*** Extracted data ***
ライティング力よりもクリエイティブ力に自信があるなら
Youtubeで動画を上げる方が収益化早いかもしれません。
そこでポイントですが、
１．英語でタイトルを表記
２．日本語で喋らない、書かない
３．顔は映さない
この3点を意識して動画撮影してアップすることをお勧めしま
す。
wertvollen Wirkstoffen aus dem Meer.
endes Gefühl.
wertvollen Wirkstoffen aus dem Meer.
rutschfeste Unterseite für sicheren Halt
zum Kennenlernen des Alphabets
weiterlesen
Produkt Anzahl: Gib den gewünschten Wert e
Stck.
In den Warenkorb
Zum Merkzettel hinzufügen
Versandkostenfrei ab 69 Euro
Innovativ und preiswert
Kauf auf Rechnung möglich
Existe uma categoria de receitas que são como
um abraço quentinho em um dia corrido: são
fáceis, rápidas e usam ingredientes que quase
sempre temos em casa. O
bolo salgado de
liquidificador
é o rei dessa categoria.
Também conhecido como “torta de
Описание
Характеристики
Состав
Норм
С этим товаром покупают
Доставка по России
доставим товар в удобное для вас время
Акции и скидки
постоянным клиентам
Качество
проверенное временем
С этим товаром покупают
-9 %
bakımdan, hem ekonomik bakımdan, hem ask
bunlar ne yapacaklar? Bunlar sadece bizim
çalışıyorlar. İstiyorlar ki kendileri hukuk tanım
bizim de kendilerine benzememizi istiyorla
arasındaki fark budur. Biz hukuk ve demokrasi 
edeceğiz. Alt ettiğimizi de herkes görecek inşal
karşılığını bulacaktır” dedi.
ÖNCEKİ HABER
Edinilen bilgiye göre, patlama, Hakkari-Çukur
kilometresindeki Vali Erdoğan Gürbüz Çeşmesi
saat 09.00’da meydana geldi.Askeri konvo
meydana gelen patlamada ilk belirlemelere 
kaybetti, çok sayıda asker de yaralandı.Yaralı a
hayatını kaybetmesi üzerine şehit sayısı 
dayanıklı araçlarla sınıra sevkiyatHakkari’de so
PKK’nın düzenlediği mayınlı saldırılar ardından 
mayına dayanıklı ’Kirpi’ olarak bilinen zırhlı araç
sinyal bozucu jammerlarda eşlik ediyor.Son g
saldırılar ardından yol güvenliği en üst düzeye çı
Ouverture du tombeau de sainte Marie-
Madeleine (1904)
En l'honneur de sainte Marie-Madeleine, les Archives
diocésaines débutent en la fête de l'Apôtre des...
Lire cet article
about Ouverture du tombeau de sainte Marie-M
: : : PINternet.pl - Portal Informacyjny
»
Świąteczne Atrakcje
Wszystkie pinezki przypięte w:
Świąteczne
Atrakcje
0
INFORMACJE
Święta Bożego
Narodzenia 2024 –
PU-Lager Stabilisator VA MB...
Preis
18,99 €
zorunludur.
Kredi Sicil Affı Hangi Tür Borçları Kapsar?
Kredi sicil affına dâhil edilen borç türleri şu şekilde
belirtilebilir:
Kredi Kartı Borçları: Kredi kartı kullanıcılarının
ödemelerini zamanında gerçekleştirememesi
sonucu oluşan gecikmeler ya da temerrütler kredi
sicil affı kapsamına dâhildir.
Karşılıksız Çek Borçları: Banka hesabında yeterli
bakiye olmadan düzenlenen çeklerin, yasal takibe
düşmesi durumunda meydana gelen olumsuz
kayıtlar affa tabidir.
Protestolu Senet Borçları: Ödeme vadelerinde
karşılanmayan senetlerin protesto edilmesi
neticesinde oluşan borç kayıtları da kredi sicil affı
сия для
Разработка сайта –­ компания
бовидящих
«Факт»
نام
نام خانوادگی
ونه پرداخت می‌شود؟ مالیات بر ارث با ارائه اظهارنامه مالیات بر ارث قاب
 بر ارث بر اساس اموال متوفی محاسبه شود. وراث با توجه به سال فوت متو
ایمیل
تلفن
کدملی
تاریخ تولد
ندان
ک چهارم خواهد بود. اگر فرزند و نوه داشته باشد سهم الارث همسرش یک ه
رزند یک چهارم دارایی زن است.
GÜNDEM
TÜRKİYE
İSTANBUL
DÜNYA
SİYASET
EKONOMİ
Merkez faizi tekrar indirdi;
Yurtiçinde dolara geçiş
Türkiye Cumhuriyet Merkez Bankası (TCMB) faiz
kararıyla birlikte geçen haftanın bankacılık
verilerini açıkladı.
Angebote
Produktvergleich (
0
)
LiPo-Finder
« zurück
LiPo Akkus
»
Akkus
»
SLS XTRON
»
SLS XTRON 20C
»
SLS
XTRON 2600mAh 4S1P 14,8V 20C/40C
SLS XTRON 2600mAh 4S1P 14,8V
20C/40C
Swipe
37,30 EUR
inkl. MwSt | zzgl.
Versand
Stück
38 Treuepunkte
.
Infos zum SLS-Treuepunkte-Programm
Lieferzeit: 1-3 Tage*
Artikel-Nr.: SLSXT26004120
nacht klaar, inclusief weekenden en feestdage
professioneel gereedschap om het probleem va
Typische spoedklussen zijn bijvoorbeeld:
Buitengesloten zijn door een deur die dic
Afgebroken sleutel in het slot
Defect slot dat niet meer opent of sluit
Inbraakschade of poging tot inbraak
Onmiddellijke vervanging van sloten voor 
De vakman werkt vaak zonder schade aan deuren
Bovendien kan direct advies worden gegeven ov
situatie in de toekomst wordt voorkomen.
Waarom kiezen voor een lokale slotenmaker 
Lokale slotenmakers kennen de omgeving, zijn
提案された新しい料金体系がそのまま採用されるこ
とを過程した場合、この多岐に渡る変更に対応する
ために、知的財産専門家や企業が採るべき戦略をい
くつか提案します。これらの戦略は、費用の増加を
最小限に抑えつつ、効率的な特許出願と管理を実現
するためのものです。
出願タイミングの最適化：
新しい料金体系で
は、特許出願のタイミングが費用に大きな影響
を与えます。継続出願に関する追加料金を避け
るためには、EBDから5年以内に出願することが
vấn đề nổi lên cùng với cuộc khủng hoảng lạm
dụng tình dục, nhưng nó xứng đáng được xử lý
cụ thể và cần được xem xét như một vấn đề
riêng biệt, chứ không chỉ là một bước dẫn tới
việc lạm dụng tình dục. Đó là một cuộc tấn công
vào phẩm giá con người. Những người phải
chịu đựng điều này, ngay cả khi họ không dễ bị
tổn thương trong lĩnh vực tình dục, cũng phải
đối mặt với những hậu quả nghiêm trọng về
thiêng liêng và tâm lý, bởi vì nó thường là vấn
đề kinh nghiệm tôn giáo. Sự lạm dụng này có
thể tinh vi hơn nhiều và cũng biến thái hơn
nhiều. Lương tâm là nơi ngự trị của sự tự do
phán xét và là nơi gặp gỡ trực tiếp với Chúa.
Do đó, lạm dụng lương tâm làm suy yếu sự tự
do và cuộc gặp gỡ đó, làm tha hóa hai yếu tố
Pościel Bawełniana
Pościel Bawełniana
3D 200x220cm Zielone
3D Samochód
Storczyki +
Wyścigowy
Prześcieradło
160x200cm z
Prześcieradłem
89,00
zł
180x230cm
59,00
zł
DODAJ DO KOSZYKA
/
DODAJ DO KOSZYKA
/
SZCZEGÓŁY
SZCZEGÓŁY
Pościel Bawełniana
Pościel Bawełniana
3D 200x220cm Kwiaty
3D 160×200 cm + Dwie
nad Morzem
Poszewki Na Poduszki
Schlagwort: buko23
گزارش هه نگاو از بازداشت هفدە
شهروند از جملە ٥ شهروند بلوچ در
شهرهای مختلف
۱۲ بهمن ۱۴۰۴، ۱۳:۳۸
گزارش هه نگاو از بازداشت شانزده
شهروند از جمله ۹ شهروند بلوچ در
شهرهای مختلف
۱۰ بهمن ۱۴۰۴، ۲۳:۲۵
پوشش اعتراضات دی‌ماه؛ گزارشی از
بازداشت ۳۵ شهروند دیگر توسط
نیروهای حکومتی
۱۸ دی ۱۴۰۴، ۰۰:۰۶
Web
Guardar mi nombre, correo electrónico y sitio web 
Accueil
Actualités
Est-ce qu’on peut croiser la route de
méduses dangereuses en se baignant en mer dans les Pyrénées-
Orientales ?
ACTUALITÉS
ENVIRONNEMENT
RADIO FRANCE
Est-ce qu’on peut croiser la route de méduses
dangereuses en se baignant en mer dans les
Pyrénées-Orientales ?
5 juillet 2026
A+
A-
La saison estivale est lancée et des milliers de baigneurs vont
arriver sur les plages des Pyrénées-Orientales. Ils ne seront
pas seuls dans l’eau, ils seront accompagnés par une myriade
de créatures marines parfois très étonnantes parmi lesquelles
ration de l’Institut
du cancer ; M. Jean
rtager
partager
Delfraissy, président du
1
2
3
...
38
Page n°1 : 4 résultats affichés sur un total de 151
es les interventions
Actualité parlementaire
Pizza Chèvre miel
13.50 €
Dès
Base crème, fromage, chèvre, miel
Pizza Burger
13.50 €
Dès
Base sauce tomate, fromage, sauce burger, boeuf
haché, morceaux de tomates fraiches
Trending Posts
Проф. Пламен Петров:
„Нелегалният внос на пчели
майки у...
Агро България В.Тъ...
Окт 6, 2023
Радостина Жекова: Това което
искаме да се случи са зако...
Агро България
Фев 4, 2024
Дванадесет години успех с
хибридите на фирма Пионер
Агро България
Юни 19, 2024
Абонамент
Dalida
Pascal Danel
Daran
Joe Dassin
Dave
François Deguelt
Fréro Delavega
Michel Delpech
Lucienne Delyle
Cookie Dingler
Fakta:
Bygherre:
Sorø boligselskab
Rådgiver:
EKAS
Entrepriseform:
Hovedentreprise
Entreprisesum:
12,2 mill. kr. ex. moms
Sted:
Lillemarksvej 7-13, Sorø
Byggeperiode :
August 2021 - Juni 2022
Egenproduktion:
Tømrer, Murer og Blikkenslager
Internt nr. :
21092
*** End of Extracted data ***
#### [Problem]
Take the line holding "Fréro Delavega" and all lines after it through the end of the data, and set them down exactly.

#### [Task result]
Fréro Delavega
Michel Delpech
Lucienne Delyle
Cookie Dingler
Fakta:
Bygherre:
Sorø boligselskab
Rådgiver:
EKAS
Entrepriseform:
Hovedentreprise
Entreprisesum:
12,2 mill. kr. ex. moms
Sted:
Lillemarksvej 7-13, Sorø
Byggeperiode :
August 2021 - Juni 2022
Egenproduktion:
Tømrer, Murer og Blikkenslager
Internt nr. :
21092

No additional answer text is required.